I can't even count on each draft to be shorter than the previous one. I've completed some drafts only to discover, to my consternation, that the story has picked up some words. This isn't necessarily bad. The process of cutting away fat can expose holes in the plot or weak development in a character that need to be repaired, usually by adding a scene or two. This is where writing a story is different from trimming a brisket or chiseling a stone. When I do have to add, I try to take away somewhere else, but, as I near the 25% solution, that isn't always possible.

As for, The Splintered Paddle, which I mentioned at the beginning of this post, it comes in on draft number 17 at 78,500 words--26% leaner than draft number one.

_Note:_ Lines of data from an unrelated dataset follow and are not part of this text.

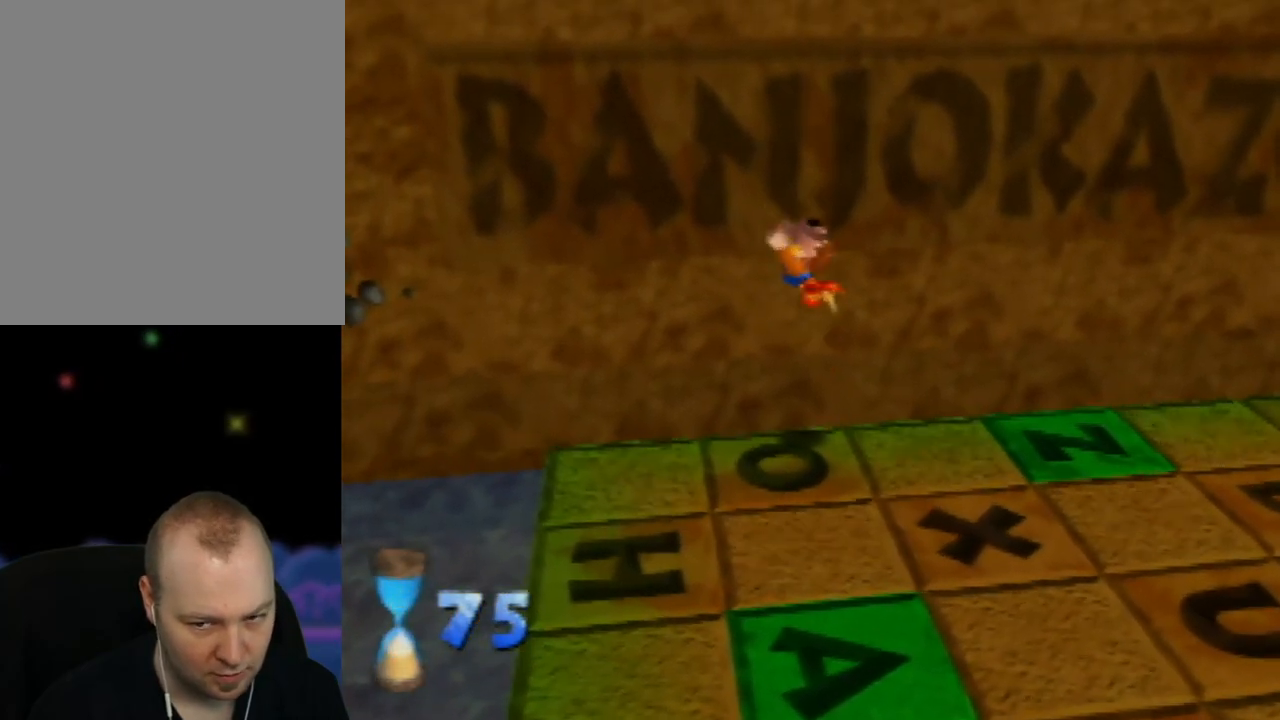
{"buttons": [], "left_stick": "down-right", "events": [[217, "left_stick", "down-right"]]}
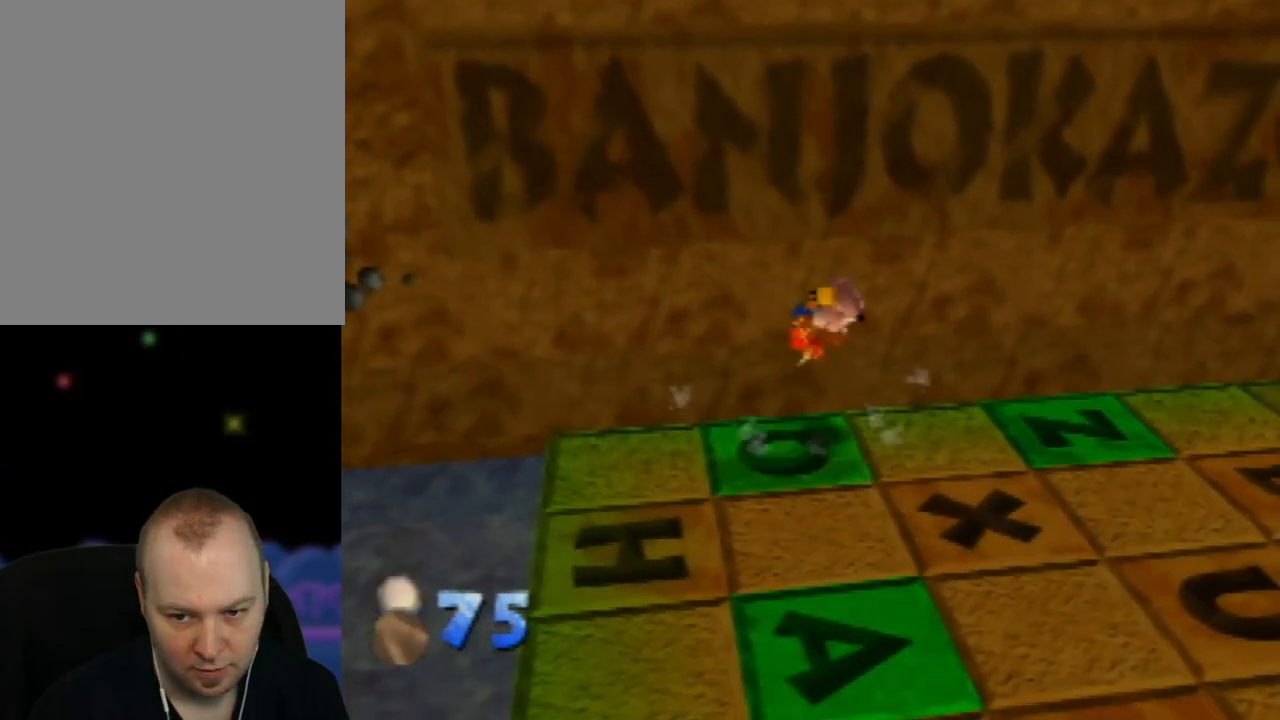
{"buttons": [], "left_stick": "down-right", "events": []}
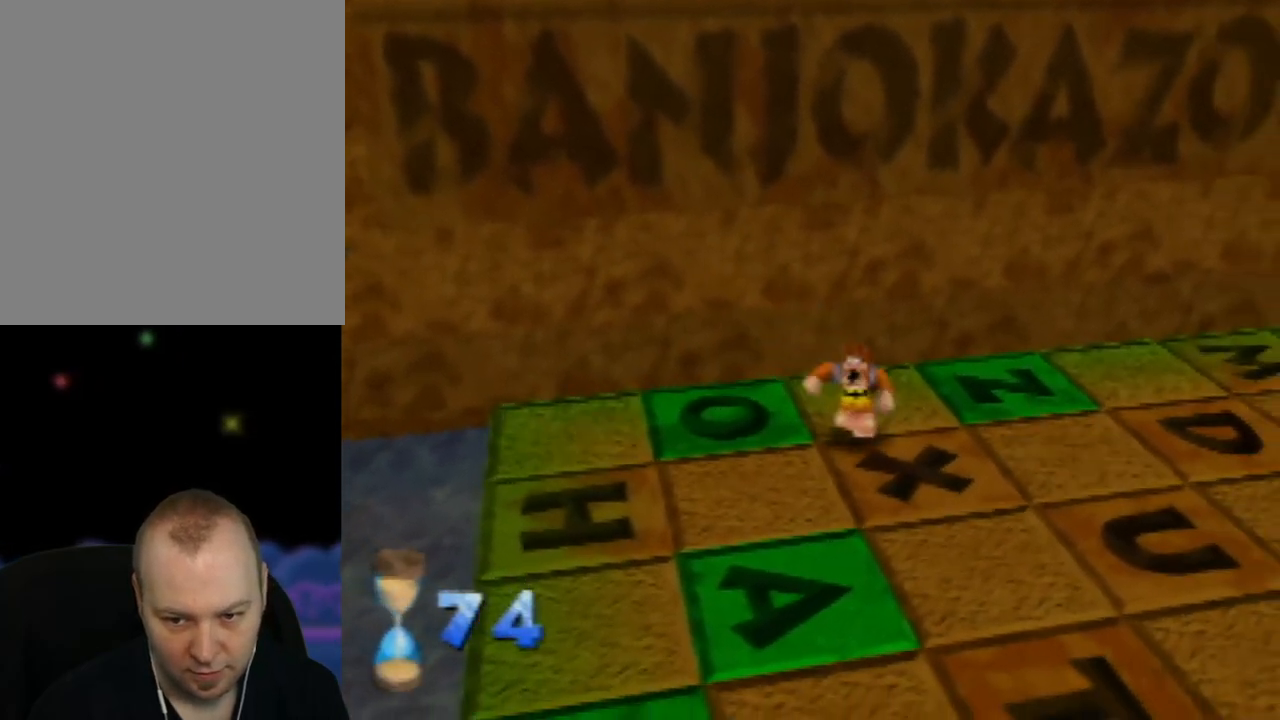
{"buttons": [], "left_stick": "down", "events": [[300, "left_stick", "down"]]}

Do you have a percentage that you shoot for when you revise or do you aim for some other criterion? If so, what percentage?

Mark Troy
Hawaiian Eye Blog
Mark's website

5 comments:

birdermurdermomma said...

I have the opposite problem. My second drafts and final versions are longer than my first draft. I whip through the story so fast the first time I write, I have to go back and fill in the missing pieces to make the progress of the mystery smoother. Since my books are first-person narratives, my revisions have to slow down the protagonist's thoughts to give the reader enough information to follow along. But I love to do the revisions, since that's when I inject a lot of the humor. I read what I wrote, think about it, then revise it comically. It's like the feeling you get when you look back on something and can joke about it, except when the reader reads my novel, they get that perspective the first time around.

Marilyn Meredith a.k.a. F. M. Meredith said...

Numbers and percentages are beyond me. I just do what I have to do. I write the book and then edit it. I always write short so editing means fixing and sometimes adding.

Marilyn

Earl Staggs said...

Makes sense, Mark. I've never thought about it in terms of a an actual percentage, but 25% less seems like the way my finals usually turn out.